Is soy good for you or is it bad for you? As you might expect, it depends on who you ask. I used to eat soy for the health benefits but no longer do so. Research now shows that soy may actually risk good health.
The Case Against Soy
Ninety-one percent of soy grown in the U.S. is a genetically-modified organism (GMO). Monsanto’s toxic herbicide, Roundup, is sprayed on soy in liberal doses. In addition, Dr. Joseph Mercola claims that soy contains harmful hormones. Dr. Mercola is a renowned but controversial natural health expert and physician. He is one of many natural health practitioners who claim women are particularly vulnerable to soy phytoestrogens and isoflavones.
Scientific American confirms that certain pesticides and industrial by-products that are used on food can interact with the same receptor molecules as estrogen and alter hormones. Estrogen–mimickers, or xenoestrogens, “mimic” the effects of estrogen and link to receptor sites.
The United Soybean Board has published research supporting the health claims of soy on its website Soy Connection. I remain skeptical of any food that needs to be bolstered with so much research. I also question the funding sources behind the research. Consider:
- All soybean producers pay a mandatory assessment of one-half to one percent of the net market price of soybeans. The total, something like $80 million annually, supports United Soybean’s program to “strengthen the position of soybeans in the marketplace and maintain and expand domestic and foreign markets for uses for soybeans and soybean products.”
- State soybean councils from Maryland, Nebraska, Delaware, Arkansas, Virginia, North Dakota, and Michigan provide another $2.5 million for research.
- Published in the Wall Street Journal, October 27, 1995, private companies like Archer Daniels Midland also contribute. ADM spent $4.7 million for advertising on Meet the Press and $4.3 million on Face the Nation in one year.
Dr. Mercola is not against all soy. He claims that organic and properly fermented soy can be healthy. Dr. Mercola says unless soy is fermented (tempeh, miso, natto, or traditionally made soy sauce) you’re better off avoiding it.
On hundred grams of boiled whole soybeans contain large amounts of Manganese, Selenium, Copper, Potassium, Phosphorus, Magnesium, Iron, Calcium, Vitamin B6, Folate, Riboflavin, Thiamin, and Vitamin K. While this seems impressive, soybeans are also quite high in phytates, a binding substance that reduces absorption.
Soybeans are also a decent source of protein, but processing soy at high temperatures can reduce the quality of the proteins. There is also evidence that soy is effective in lowering cholesterol and may help reduce the risk for prostate cancer in old age.
As noted earlier, over 90 percent of the soy produced in the United States in genetically modified (GMO) and swimming in the herbicide Roundup. Roundup has a bad reputation and may be associated with a number of serious health problems. Soy contains isoflavones that serve as endocrine disruptors. The steroid hormone estrogen is important for regulating sexual development and reproductive cycles.
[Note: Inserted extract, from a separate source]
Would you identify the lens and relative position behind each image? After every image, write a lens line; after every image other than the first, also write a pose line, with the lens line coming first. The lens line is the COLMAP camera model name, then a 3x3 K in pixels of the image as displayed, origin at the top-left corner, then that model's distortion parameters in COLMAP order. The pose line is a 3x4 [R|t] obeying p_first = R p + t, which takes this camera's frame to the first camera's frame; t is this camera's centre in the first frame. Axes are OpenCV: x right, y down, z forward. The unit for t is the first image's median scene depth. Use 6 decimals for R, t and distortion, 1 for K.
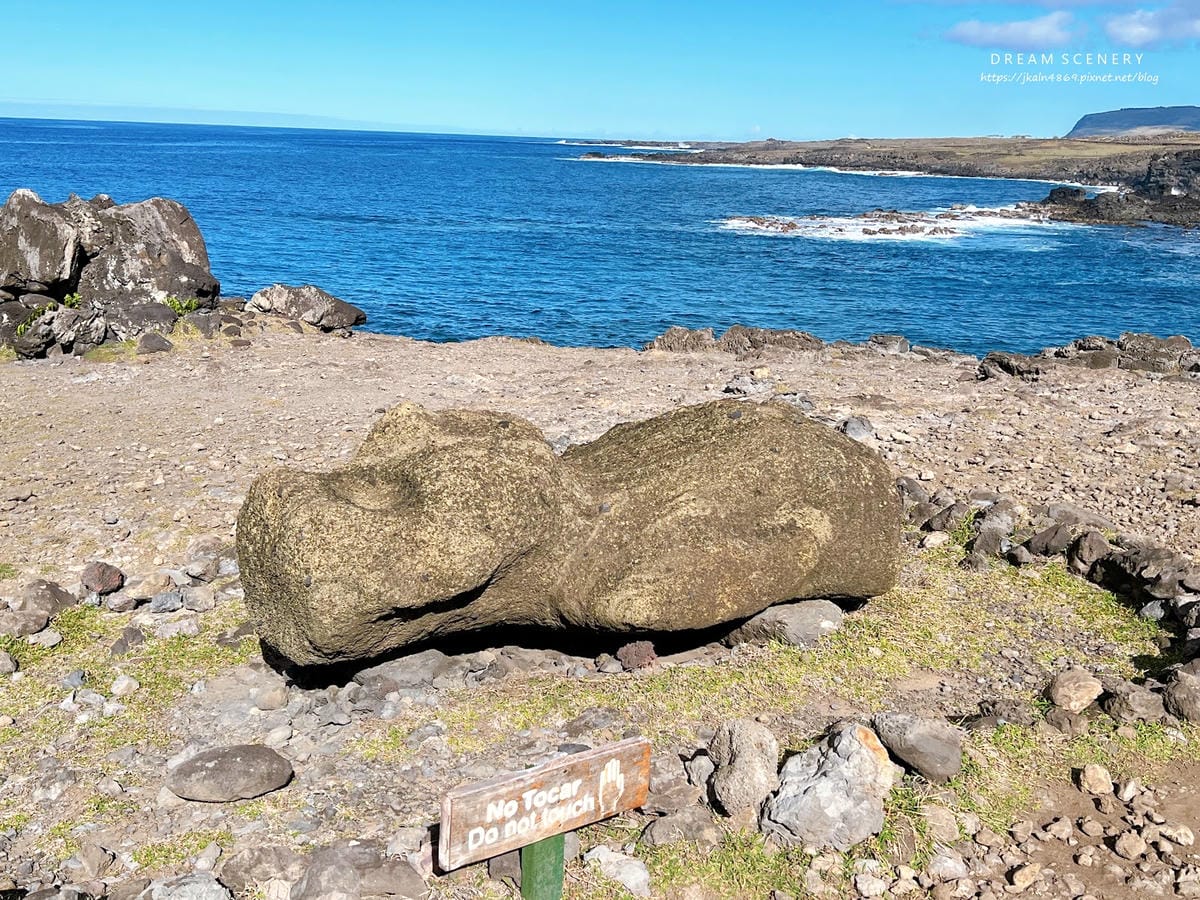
lens RADIAL K [[1470.6, 0, 600.0], [0, 1470.6, 450.0], [0, 0, 1]] dist [0.135621, -0.354384]
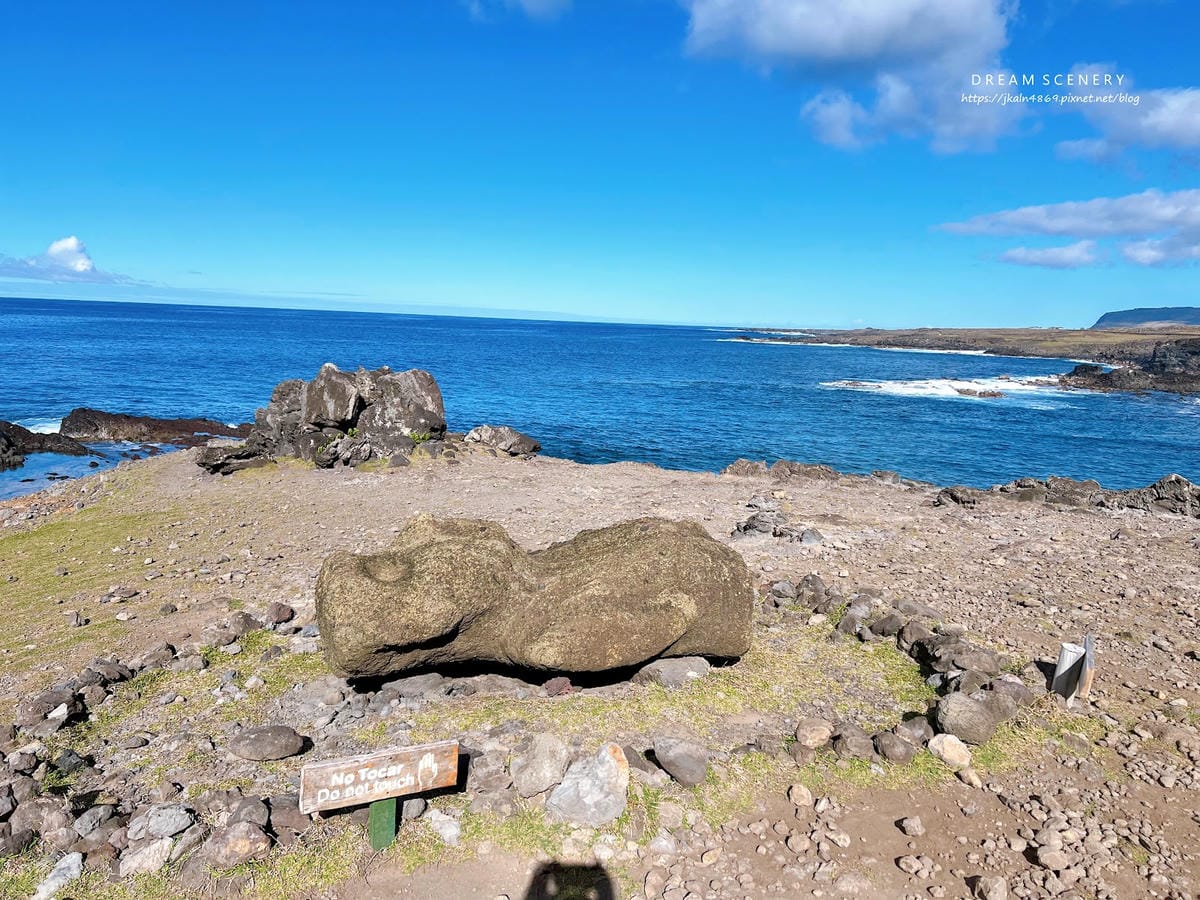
lens RADIAL K [[998.9, 0, 565.5], [0, 998.9, 435.6], [0, 0, 1]] dist [0.100107, -0.189514]
pose [[0.982843, 0.026316, -0.182559, 0.170227], [-0.044096, 0.994593, -0.094026, -0.016220], [0.179097, 0.100462, 0.978689, -0.029435]]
The isoflavones in soy are capable of activating estrogen receptors and can interfere with the normal functions. This interference can reduce estrogen activity because estrogen is prevented from binding. It can also increase estrogen activity because receptors are activated.
Soy isoflavones might also cause breast cancer. A study published in the American Journal of Clinical Nutrition showed that women in a study group who received 60 grams of soy protein in their diet had a significant increase in the number of epithelial cells in their breasts after only 14 days. Epithelial cells are the cells that are most likely to turn cancerous. In another study published in the American Association for Cancer Research, 7 of 24 women (29.2 percent) had an increased number of breast epithelial cells when they supplemented with soy protein. However, Dr. Erica Mayer, M.D., M.P.H., a medical oncologist at the Susan F. Smith Center for Women’s Cancers at Dana-Farber, said to Huffington Post, “The idea is that this could potentially fuel growth of breast cancer, but that doesn’t bear out in the data.”
Soy may lead to low level disruptions in the menstrual cycles of women. It may also have negative effects on male reproductive health. A study of 99 men attending an infertility clinic showed that those with the lowest sperm count were the subjects that had eaten the most soy over the last three months. It should be noted that the results of this study are only a statistical correlation.
Finally, soy may interfere with the function of the thyroid. Thirty-seven Japanese test subjects were given 30 grams of soybeans for 3 months and showed an increase in the marker for impaired thyroid function. Symptoms included malaise, constipation, sleepiness and thyroid enlargement. All symptoms disappeared after the subjects stopped eating soy.